> [Written task]
Rewrite the records below, replacing "Approximately" with "Roughly" and leaving everything else unchanged. Omit the pictures.

> [Stored data]
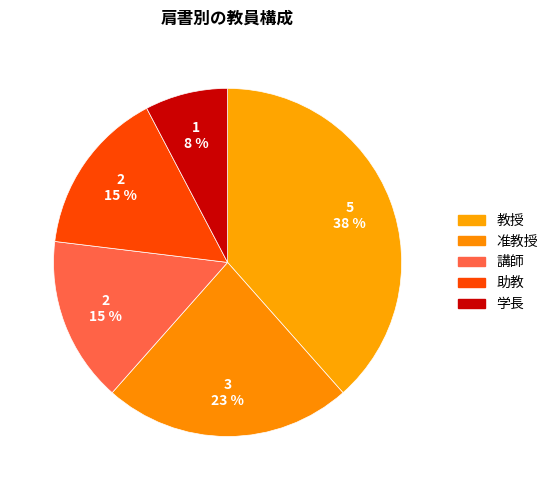

To the nearest percent, what is the combined percentage of 学長 and 准教授?

31%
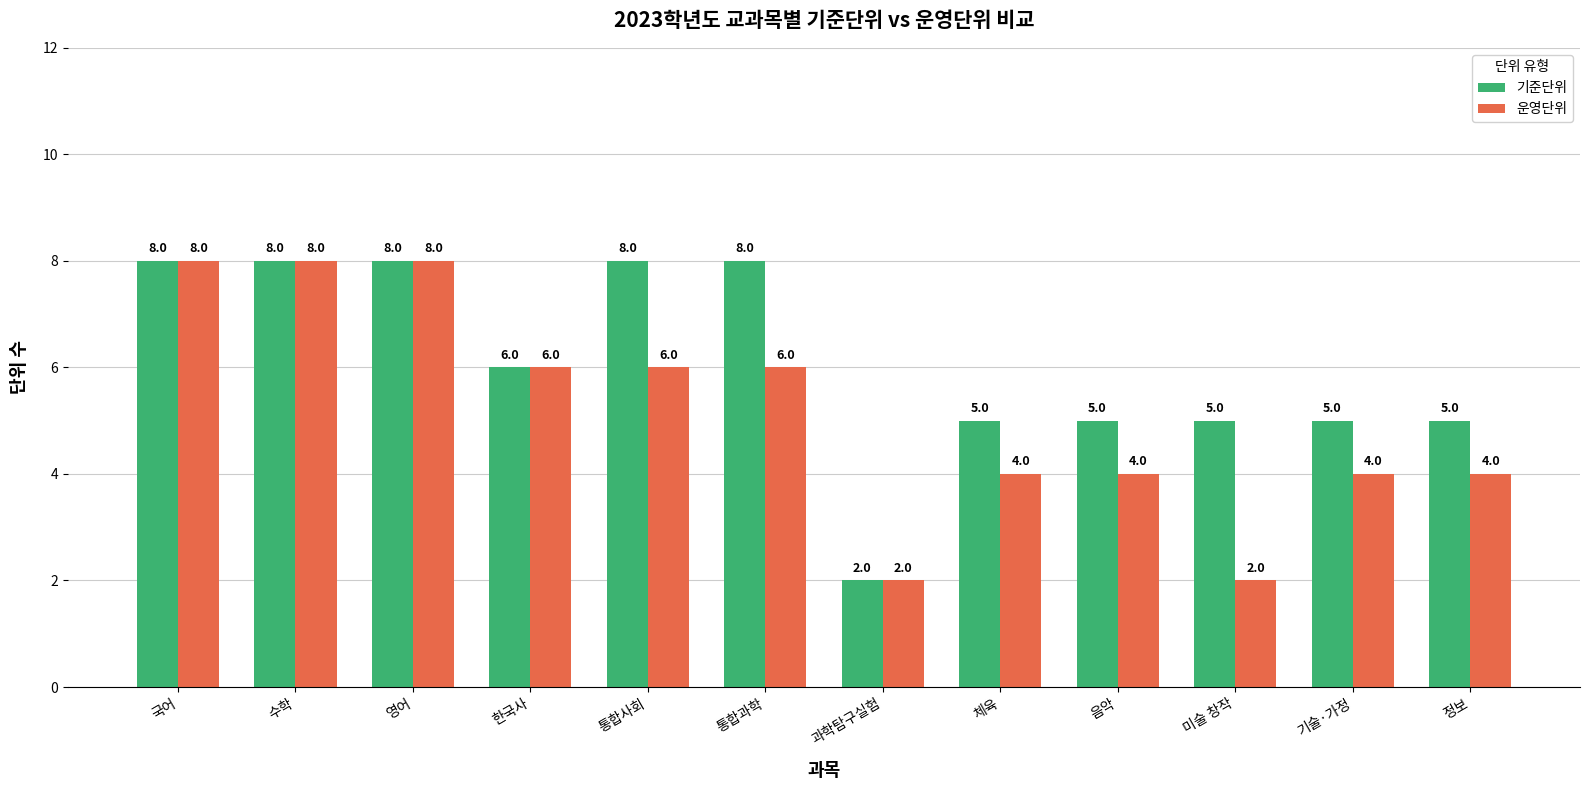

What is the value of the 운영단위 bar at the 10th from the left?

2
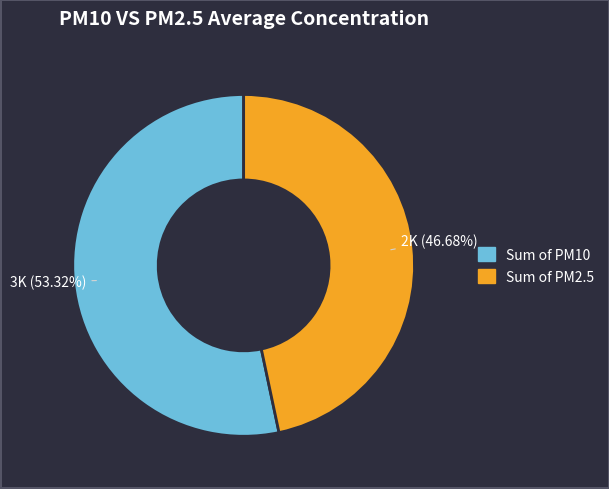

Is there a majority slice in this chart?

Yes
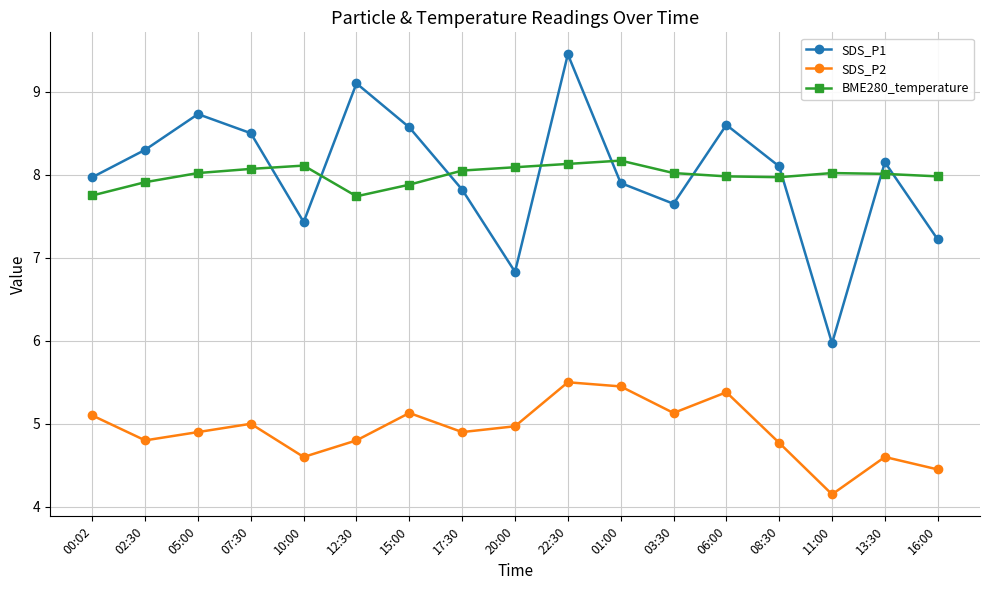

True or false: SDS_P2 has a value of 7.0 at 03:30.

False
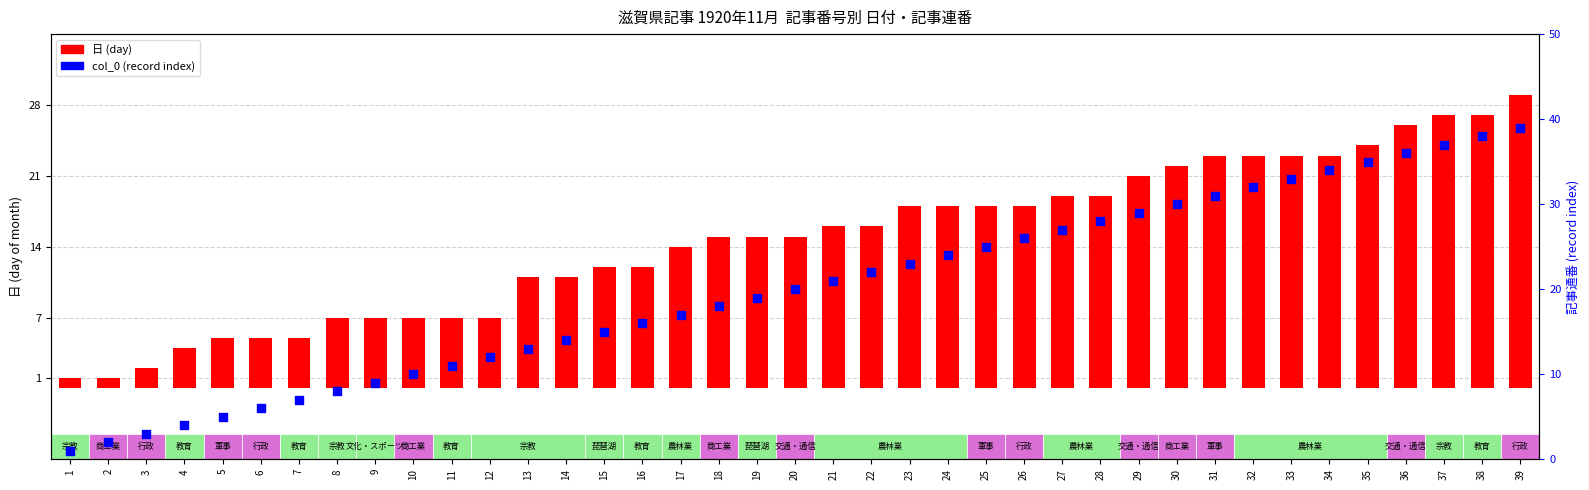

Which series has the largest Y range (max minus min)?

col_0 (record index)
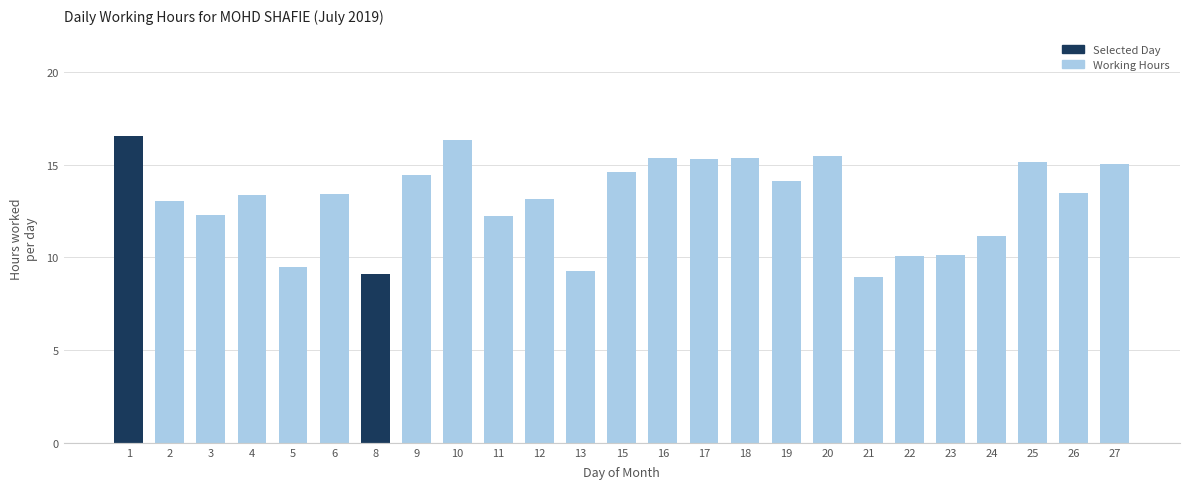

Approximately how many times larger is the value at 3 compared to 12?

0.9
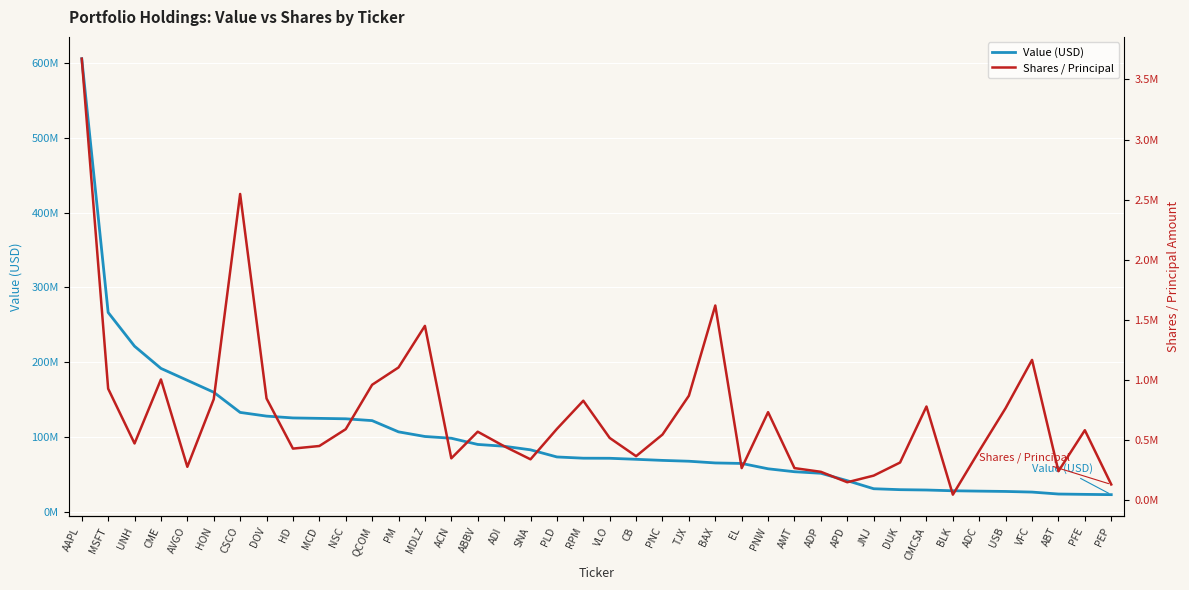

Is the value of Shares / Principal at ABBV greater than the value of Value (USD) at AVGO?

No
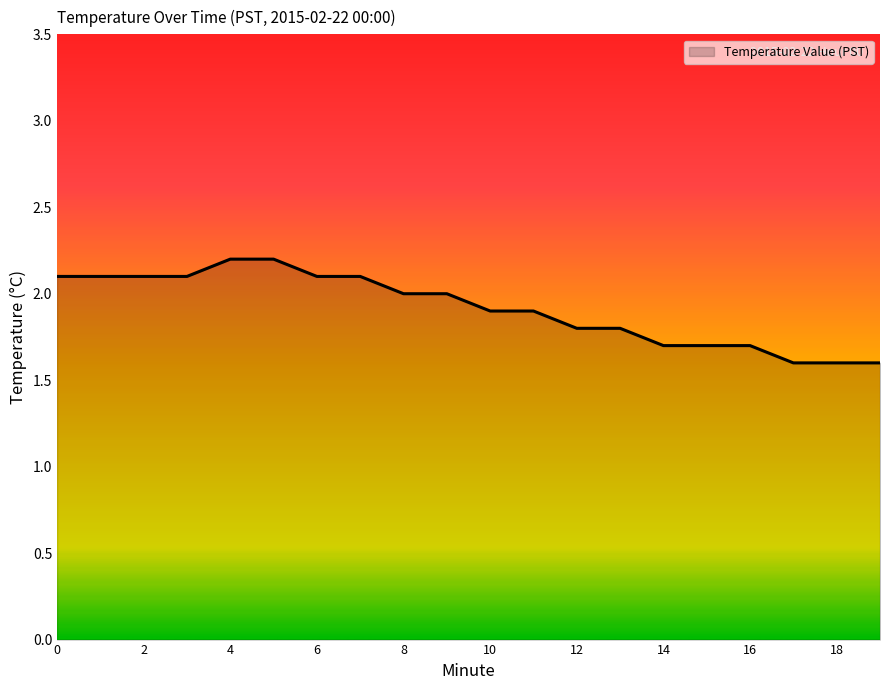

What is the difference between the maximum and minimum values?

0.6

> [Result of this exercise]
To the nearest percent, what is the combined percentage of 学長 and 准教授?

31%

What is the value of the 운영단위 bar at the 10th from the left?

2

Is there a majority slice in this chart?

Yes

True or false: SDS_P2 has a value of 7.0 at 03:30.

False

Which series has the largest Y range (max minus min)?

col_0 (record index)

Roughly how many times larger is the value at 3 compared to 12?

0.9

Is the value of Shares / Principal at ABBV greater than the value of Value (USD) at AVGO?

No

What is the difference between the maximum and minimum values?

0.6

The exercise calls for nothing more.